Do you know the two biggest factors in having good credit?
Paying debts on time is No. 1, and credit utilization is No. 2.
Paying your debts on time, just the minimum monthly payment, makes up 35% of your credit score. And the best way to pay on time is to put your bills on autopay. Almost all my bills, including my mortgage, are drafted out of my bank account monthly. I just need to put two more on autopay.
Credit utilization makes up 30% of your credit score. It measures how much of credit are you using compared to how much is available to you. Most loan officers want to see you using only 20-30% of your available credit lines.
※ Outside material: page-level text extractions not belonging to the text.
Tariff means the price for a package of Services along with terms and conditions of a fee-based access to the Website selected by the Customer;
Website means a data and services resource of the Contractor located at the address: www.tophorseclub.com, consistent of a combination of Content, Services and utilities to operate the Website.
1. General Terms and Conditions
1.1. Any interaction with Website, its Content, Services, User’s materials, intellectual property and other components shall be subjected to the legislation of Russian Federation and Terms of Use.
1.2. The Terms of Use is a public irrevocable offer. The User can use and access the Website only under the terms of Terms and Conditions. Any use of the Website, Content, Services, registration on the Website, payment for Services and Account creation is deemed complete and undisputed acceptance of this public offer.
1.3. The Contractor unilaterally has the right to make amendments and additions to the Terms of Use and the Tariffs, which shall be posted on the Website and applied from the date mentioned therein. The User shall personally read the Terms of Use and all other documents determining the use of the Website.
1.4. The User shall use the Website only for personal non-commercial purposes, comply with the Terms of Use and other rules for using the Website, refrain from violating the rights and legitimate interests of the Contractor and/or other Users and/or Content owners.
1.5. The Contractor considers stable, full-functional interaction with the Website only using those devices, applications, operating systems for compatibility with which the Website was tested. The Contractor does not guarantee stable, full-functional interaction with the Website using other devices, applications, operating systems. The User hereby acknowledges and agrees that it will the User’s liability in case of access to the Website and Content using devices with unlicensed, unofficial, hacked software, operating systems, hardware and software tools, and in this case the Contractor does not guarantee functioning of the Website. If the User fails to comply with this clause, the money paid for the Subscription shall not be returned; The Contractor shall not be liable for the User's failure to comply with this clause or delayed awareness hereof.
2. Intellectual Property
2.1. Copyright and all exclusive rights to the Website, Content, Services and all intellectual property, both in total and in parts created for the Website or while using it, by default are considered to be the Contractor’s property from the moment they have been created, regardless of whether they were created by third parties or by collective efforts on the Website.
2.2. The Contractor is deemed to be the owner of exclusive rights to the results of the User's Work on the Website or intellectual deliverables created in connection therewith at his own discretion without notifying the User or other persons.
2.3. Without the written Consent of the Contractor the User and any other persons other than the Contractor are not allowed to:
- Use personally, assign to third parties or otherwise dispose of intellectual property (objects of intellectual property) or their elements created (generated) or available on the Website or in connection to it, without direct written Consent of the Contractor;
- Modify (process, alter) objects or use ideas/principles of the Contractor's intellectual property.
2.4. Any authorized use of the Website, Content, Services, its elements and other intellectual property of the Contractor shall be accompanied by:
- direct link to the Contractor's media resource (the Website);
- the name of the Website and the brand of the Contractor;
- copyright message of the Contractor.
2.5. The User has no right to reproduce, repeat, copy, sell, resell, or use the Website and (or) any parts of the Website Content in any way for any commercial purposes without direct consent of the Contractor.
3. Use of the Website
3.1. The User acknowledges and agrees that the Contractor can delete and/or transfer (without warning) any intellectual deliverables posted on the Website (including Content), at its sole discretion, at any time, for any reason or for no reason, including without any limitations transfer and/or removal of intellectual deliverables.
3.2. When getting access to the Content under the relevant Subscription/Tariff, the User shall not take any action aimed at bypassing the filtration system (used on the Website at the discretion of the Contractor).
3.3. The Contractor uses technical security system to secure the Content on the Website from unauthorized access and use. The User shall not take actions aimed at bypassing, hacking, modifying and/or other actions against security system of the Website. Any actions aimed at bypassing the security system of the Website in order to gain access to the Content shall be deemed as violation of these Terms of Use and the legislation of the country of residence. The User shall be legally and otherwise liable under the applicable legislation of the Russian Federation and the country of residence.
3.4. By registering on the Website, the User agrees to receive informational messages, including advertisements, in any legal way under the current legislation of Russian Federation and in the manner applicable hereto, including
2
So for instance, if you have charged up $2,000 on five cards with combined limits of $5,000, your credit utilization is 40%. So you should pay down your cards to get the total balances down to $1,000, to put you at a comfortable 20%.
Here are two more nuggets for building good credit. Credit utilization only deals with credit cards. So owing a lot in student loans and car loans doesn’t affect your credit utilization, but you should be current because it affects your paying on time analysis, which again makes up most of your credit score. My company has a student loan forgiveness and debt elimination program if you need guidance.
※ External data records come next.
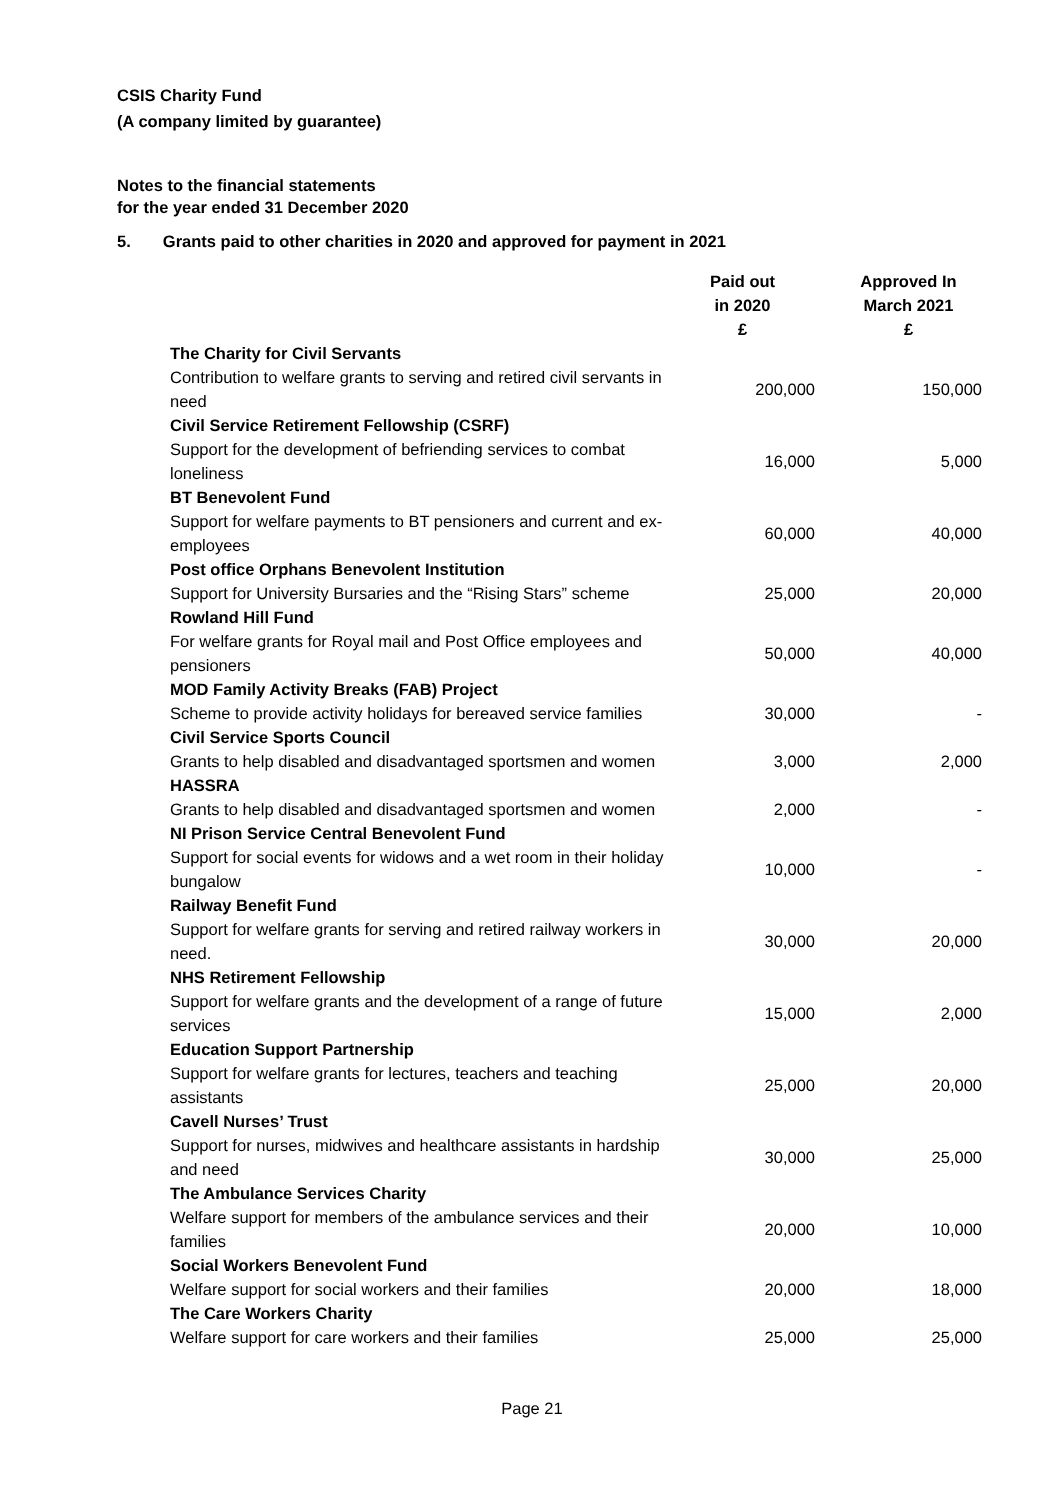CSIS Charity Fund
(A company limited by guarantee)
Notes to the financial statements
for the year ended 31 December 2020
5. Grants paid to other charities in 2020 and approved for payment in 2021
| | Paid out in 2020 £ | Approved In March 2021 £ |
| --- | --- | --- |
| The Charity for Civil Servants | | |
| Contribution to welfare grants to serving and retired civil servants in need | 200,000 | 150,000 |
| Civil Service Retirement Fellowship (CSRF) | | |
| Support for the development of befriending services to combat loneliness | 16,000 | 5,000 |
| BT Benevolent Fund | | |
| Support for welfare payments to BT pensioners and current and ex-employees | 60,000 | 40,000 |
| Post office Orphans Benevolent Institution | | |
| Support for University Bursaries and the “Rising Stars” scheme | 25,000 | 20,000 |
| Rowland Hill Fund | | |
| For welfare grants for Royal mail and Post Office employees and pensioners | 50,000 | 40,000 |
| MOD Family Activity Breaks (FAB) Project | | |
| Scheme to provide activity holidays for bereaved service families | 30,000 | - |
| Civil Service Sports Council | | |
| Grants to help disabled and disadvantaged sportsmen and women | 3,000 | 2,000 |
| HASSRA | | |
| Grants to help disabled and disadvantaged sportsmen and women | 2,000 | - |
| NI Prison Service Central Benevolent Fund | | |
| Support for social events for widows and a wet room in their holiday bungalow | 10,000 | - |
| Railway Benefit Fund | | |
| Support for welfare grants for serving and retired railway workers in need. | 30,000 | 20,000 |
| NHS Retirement Fellowship | | |
| Support for welfare grants and the development of a range of future services | 15,000 | 2,000 |
| Education Support Partnership | | |
| Support for welfare grants for lectures, teachers and teaching assistants | 25,000 | 20,000 |
| Cavell Nurses’ Trust | | |
| Support for nurses, midwives and healthcare assistants in hardship and need | 30,000 | 25,000 |
| The Ambulance Services Charity | | |
| Welfare support for members of the ambulance services and their families | 20,000 | 10,000 |
| Social Workers Benevolent Fund | | |
| Welfare support for social workers and their families | 20,000 | 18,000 |
| The Care Workers Charity | | |
| Welfare support for care workers and their families | 25,000 | 25,000 |
Page 21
Also if you want a really good credit score, your credit card usage should be around 1-10%, preferably 1%. So it is wise to not use your cards unless you can quickly pay off the balances every month to avoid paying interest and to keep your credit utilization low. In other words, your credit cards should not be your emergency fund. You should actually have a savings account with a minimum of 3 months living expenses because if you use credit when you are in a financial jam, you likely won’t be able to pay them off quickly, which increases your credit utilization and may damage your paying on time if you can’t afford to make the minimum payments.